Supplied text:
# Convolution help.

1. Mar 28, 2006

### seang

I'm having trouble understanding convolution. In particular, in convolving h(t) and x(t), I have no idea what to do when x(t) = u(t-1). So for example, if h(t) = exp(-at)u(t) an x(t) = u(t-1). Is this even the right set up? I don't think it is.

$$\int_o^t e^{-a(t-T)}u(t-1)dT$$

the other idea I had was

$$\int_1^t e^{-a(t-T)}u(t)dT$$

but I doubt this too.
Help?

Last edited: Mar 28, 2006
2. Mar 28, 2006

### nocturnal

$$x(t) = u(t-1)$$

where $u(t)$ is the unit step function, ie:

$$u(x) = \left \lbracket \begin{array}{cc} 0 & \mbox{if } x<0 \\ 1 & \mbox{if } x \geq 0 \\ \end{array} \right.$$

and $$h(t) = e^{-at}u(t)$$.

Given data:
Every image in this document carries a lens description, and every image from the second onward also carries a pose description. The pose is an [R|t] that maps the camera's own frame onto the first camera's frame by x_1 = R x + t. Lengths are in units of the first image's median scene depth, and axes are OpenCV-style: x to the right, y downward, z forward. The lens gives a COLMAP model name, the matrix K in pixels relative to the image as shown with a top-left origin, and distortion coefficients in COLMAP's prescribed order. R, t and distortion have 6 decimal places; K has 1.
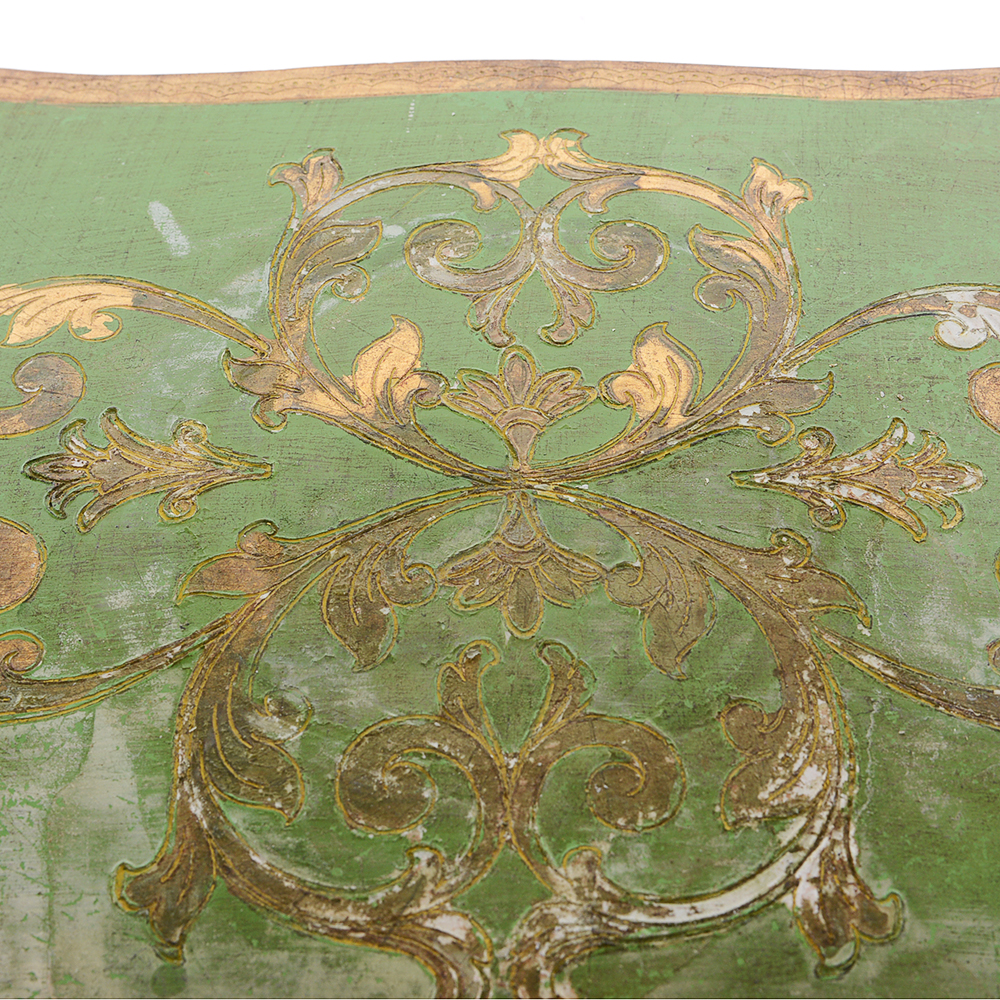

Task list:
• A. For the convolution thread above, say whether each statement agrees with it, answering yes or no and quoting the deciding words: (i) the first poster thinks their first integral is the correct setup; (ii) the first poster also has doubts about their second integral; (iii) the first post gives h(t) as exp(-at)u(t).
• B. Extend the convolution thread past its last line, continuing the reply.

Responses:
• A.
(i) No: "Is this even the right set up? I don't think it is."
(ii) Yes: "but I doubt this too."
(iii) Yes: "h(t) = exp(-at)u(t)"

• B.
the convolution of x and h, denoted $x \ast h$, is given by,
$$(x \ast h)(t) = \int_{-\infty}^{\infty}x(T)h(t - T)dT$$

Also, convolution is commutative so $x \ast h = h \ast x$. Therefore choose the one that makes your calculation easier. From your post it looks like you chose $x \ast h$

your first goal is to come up with the correct expressions for

$$h(t - T) = \ ?? [/itex] [tex]x(T) = \ ??$$

Last edited: Mar 28, 2006
3. Mar 28, 2006

### seang

$$h(t - T) = e^{-a(t-T)}$$
$$x(T) = u(T-1)$$

Maybe?

4. Mar 28, 2006

### nocturnal

In your first post you said $h(t) = e^{-at}u(t)$. What happened to $u$ in $h(t-T)$?

Thats the correct expression for x(T).

What's $u(t)$? Is it the unit step function?

Last edited: Mar 28, 2006
5. Mar 28, 2006

### seang

yeah it is, and that's what's catching me a little i think; is the u(t) in the h(t) related to the u(t) which x(t) is equal to?

6. Mar 28, 2006

### nocturnal

yes. recall from algebra that the graph of $u(t-1)$ is the graph of $u(t)$ shifted to the right 1 unit.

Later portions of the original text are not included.